Data records:
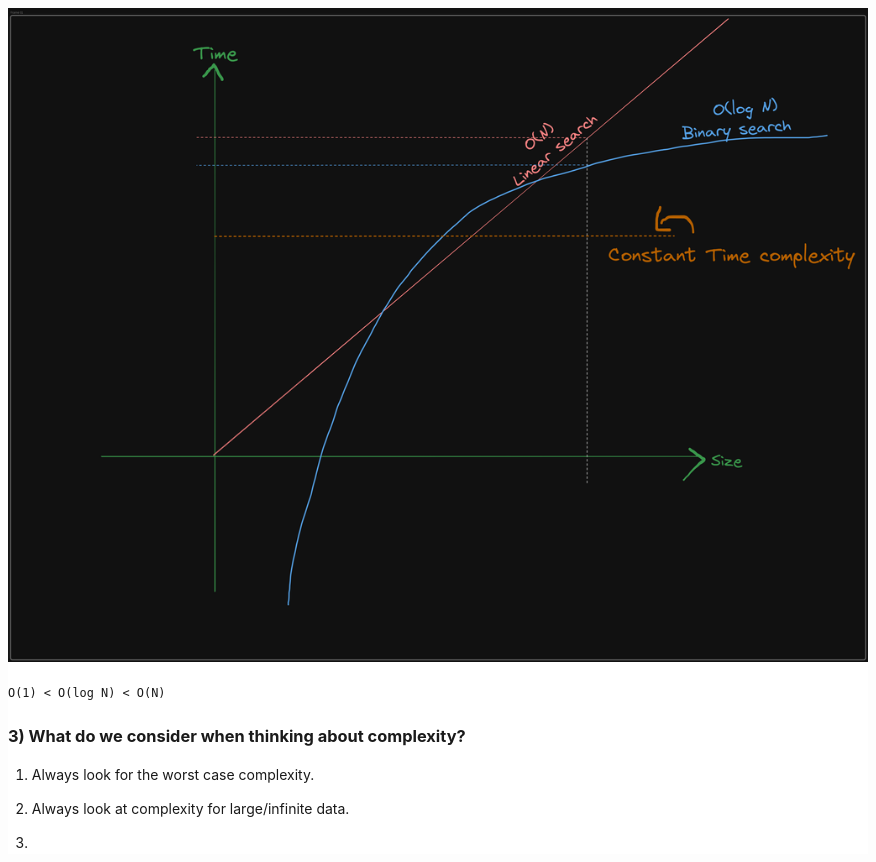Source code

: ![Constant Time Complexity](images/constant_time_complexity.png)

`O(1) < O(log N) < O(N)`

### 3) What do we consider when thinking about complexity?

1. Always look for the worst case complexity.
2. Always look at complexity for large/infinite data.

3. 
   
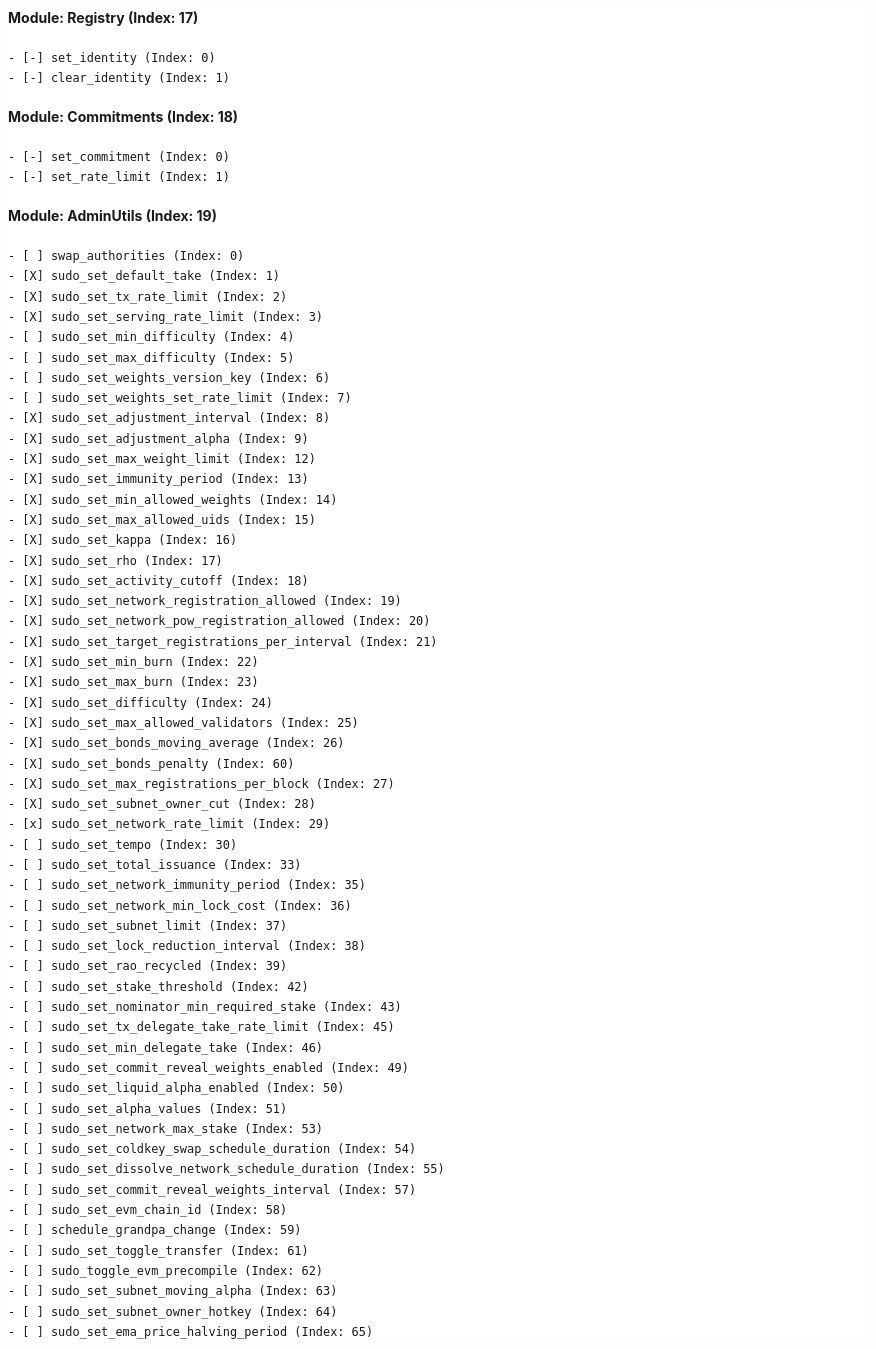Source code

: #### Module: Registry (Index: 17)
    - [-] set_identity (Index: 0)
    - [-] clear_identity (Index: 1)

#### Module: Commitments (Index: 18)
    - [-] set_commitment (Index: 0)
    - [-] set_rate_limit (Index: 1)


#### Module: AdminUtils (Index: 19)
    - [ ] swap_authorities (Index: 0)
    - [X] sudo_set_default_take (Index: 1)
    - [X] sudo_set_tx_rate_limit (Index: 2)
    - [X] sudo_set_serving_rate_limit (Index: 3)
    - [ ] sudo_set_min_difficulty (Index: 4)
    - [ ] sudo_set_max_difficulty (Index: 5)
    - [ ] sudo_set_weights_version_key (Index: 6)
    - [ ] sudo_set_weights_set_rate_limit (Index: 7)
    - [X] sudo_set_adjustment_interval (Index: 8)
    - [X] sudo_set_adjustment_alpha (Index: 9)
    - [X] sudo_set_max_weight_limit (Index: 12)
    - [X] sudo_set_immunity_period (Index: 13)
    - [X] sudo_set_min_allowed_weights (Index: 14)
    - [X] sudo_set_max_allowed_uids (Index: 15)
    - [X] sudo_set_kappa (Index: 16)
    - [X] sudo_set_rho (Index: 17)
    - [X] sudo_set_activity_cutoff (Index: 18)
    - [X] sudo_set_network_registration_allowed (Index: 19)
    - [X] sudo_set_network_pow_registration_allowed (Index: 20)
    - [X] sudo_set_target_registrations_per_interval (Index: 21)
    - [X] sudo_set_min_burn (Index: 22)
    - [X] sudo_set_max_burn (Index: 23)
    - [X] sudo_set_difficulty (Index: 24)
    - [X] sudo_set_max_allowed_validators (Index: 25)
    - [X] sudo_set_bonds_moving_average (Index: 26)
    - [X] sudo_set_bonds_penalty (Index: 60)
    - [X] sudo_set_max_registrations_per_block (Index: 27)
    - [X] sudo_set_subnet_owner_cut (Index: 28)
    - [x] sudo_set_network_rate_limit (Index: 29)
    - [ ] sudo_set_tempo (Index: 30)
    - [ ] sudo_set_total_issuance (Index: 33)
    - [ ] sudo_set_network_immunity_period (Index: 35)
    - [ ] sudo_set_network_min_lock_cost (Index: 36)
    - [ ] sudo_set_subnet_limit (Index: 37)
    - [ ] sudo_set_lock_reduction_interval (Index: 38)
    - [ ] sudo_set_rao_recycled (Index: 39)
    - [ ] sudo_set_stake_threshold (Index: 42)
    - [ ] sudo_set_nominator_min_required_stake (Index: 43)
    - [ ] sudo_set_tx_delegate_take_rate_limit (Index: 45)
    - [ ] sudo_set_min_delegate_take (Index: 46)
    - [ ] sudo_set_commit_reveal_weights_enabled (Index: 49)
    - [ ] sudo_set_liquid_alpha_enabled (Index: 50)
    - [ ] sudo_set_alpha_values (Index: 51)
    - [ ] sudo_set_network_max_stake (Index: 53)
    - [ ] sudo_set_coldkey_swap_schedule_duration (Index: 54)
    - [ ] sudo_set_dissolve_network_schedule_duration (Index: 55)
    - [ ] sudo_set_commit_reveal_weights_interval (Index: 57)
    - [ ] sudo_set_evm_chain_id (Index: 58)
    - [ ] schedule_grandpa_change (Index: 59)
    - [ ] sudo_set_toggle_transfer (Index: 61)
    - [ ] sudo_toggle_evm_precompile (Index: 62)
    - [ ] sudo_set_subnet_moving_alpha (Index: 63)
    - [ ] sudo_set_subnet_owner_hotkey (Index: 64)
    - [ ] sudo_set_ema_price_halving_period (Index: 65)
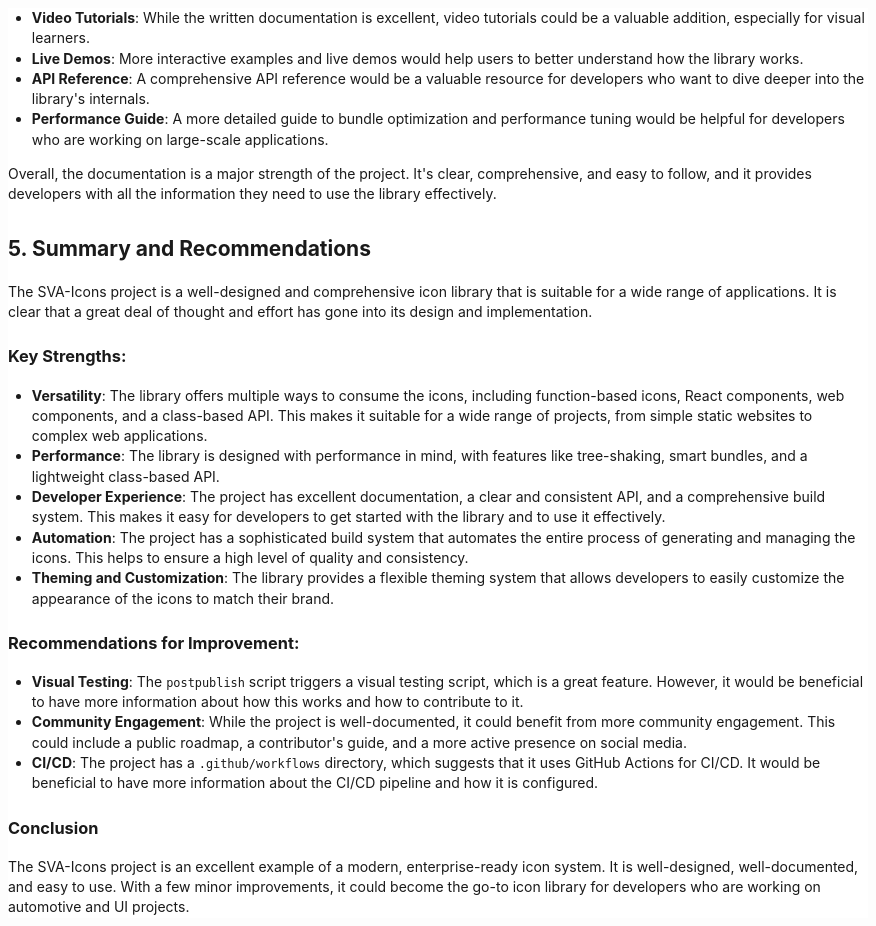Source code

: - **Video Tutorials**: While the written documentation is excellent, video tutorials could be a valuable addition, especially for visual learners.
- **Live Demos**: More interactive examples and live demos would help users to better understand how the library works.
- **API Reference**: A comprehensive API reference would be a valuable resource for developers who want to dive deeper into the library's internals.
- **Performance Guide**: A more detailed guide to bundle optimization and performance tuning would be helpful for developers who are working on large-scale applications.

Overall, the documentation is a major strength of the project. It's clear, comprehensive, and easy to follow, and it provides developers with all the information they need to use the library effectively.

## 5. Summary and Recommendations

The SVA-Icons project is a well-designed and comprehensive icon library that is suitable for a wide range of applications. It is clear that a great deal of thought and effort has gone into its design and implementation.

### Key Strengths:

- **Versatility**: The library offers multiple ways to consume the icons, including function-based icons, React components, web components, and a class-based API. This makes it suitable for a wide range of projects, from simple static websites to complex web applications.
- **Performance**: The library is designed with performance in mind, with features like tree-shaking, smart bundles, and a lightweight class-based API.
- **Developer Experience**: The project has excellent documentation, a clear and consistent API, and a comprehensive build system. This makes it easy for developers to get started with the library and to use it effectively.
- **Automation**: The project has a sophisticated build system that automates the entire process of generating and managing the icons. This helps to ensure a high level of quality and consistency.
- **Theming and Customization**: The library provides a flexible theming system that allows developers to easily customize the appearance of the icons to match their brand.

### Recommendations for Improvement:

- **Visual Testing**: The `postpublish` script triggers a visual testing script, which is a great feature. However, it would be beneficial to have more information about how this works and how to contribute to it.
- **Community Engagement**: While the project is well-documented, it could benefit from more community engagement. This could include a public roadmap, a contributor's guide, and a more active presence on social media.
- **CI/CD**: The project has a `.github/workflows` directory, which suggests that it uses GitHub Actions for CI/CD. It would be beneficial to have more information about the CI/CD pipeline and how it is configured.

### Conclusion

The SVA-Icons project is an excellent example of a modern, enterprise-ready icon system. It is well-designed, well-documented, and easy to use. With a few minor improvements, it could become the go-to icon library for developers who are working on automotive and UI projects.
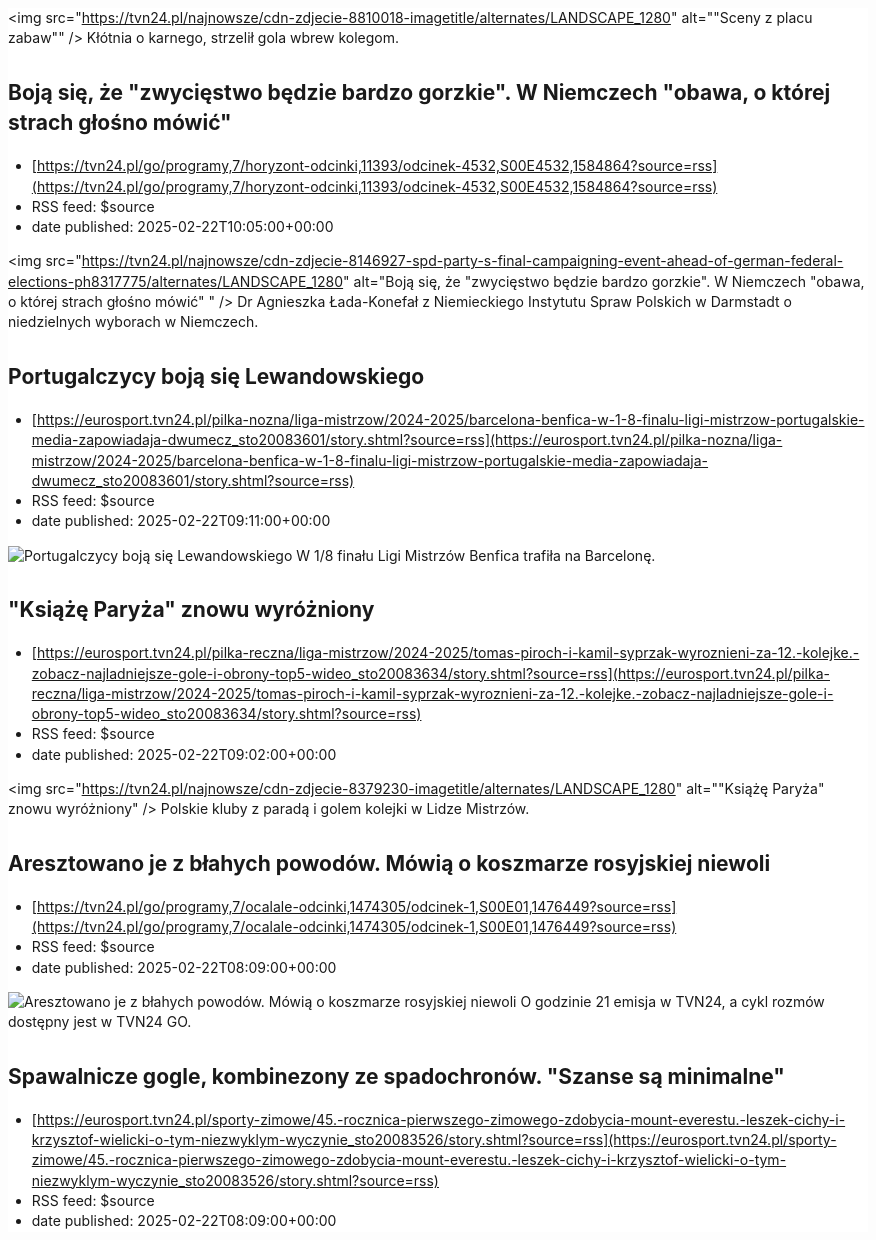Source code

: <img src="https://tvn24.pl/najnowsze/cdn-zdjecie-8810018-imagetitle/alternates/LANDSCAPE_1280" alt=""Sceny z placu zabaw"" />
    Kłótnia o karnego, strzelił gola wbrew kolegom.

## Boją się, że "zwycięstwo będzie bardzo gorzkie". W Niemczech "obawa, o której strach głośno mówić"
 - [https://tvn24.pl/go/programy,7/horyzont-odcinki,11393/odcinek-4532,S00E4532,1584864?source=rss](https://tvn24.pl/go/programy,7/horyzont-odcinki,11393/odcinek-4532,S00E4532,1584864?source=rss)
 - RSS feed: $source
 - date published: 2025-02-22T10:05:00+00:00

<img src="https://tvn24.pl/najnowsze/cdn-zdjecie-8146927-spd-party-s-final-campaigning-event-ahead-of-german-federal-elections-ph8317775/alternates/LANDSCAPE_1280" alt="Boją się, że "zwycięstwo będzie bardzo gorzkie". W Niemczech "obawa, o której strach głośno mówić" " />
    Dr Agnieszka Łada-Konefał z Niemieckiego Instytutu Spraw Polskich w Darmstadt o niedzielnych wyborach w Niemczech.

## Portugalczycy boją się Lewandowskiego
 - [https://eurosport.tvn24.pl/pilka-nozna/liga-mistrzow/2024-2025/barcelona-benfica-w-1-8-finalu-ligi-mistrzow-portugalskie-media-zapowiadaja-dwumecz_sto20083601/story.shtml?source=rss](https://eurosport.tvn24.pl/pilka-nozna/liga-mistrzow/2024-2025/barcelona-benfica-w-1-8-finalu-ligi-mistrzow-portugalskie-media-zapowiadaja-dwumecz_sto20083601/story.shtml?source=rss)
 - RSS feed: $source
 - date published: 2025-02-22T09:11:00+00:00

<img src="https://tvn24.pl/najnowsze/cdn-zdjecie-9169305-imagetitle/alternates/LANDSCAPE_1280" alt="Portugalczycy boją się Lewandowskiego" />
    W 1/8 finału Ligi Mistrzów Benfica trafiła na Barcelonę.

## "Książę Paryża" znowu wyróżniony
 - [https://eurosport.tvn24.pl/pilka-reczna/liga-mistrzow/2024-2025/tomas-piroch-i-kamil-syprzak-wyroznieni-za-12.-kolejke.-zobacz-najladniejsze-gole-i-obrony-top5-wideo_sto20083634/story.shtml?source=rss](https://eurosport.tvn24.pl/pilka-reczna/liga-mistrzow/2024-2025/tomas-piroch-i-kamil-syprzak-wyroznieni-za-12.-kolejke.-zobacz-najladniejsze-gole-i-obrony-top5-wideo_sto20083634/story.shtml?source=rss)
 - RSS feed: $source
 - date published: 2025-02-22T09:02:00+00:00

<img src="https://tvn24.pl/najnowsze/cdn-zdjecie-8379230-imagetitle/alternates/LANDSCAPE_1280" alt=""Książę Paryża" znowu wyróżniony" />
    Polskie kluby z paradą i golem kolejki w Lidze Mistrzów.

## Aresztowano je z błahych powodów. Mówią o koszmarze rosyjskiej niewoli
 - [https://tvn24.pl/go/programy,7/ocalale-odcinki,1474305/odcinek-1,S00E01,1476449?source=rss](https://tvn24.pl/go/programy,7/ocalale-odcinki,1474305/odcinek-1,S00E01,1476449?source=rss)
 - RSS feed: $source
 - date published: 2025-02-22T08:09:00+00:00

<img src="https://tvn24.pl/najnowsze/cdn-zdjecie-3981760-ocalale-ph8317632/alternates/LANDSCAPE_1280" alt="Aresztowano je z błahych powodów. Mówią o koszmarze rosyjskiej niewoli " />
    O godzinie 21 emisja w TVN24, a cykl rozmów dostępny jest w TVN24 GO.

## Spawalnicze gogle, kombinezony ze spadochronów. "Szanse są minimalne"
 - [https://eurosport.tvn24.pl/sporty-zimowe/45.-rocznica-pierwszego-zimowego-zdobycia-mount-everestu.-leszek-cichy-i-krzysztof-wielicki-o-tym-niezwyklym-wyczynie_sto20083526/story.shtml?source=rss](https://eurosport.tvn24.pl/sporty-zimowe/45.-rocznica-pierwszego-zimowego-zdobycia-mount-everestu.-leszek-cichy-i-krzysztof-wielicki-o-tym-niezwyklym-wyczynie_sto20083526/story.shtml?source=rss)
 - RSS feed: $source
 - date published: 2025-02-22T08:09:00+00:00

Task item:
Would you print, exactly as written, every line above from the one holding "- [X] sudo_set_kappa (Index: 16)" through the one holding "- [ ] sudo_set_tx_delegate_take_rate_limit", with both included and no other lines?

Solved exercise:
    - [X] sudo_set_kappa (Index: 16)
    - [X] sudo_set_rho (Index: 17)
    - [X] sudo_set_activity_cutoff (Index: 18)
    - [X] sudo_set_network_registration_allowed (Index: 19)
    - [X] sudo_set_network_pow_registration_allowed (Index: 20)
    - [X] sudo_set_target_registrations_per_interval (Index: 21)
    - [X] sudo_set_min_burn (Index: 22)
    - [X] sudo_set_max_burn (Index: 23)
    - [X] sudo_set_difficulty (Index: 24)
    - [X] sudo_set_max_allowed_validators (Index: 25)
    - [X] sudo_set_bonds_moving_average (Index: 26)
    - [X] sudo_set_bonds_penalty (Index: 60)
    - [X] sudo_set_max_registrations_per_block (Index: 27)
    - [X] sudo_set_subnet_owner_cut (Index: 28)
    - [x] sudo_set_network_rate_limit (Index: 29)
    - [ ] sudo_set_tempo (Index: 30)
    - [ ] sudo_set_total_issuance (Index: 33)
    - [ ] sudo_set_network_immunity_period (Index: 35)
    - [ ] sudo_set_network_min_lock_cost (Index: 36)
    - [ ] sudo_set_subnet_limit (Index: 37)
    - [ ] sudo_set_lock_reduction_interval (Index: 38)
    - [ ] sudo_set_rao_recycled (Index: 39)
    - [ ] sudo_set_stake_threshold (Index: 42)
    - [ ] sudo_set_nominator_min_required_stake (Index: 43)
    - [ ] sudo_set_tx_delegate_take_rate_limit (Index: 45)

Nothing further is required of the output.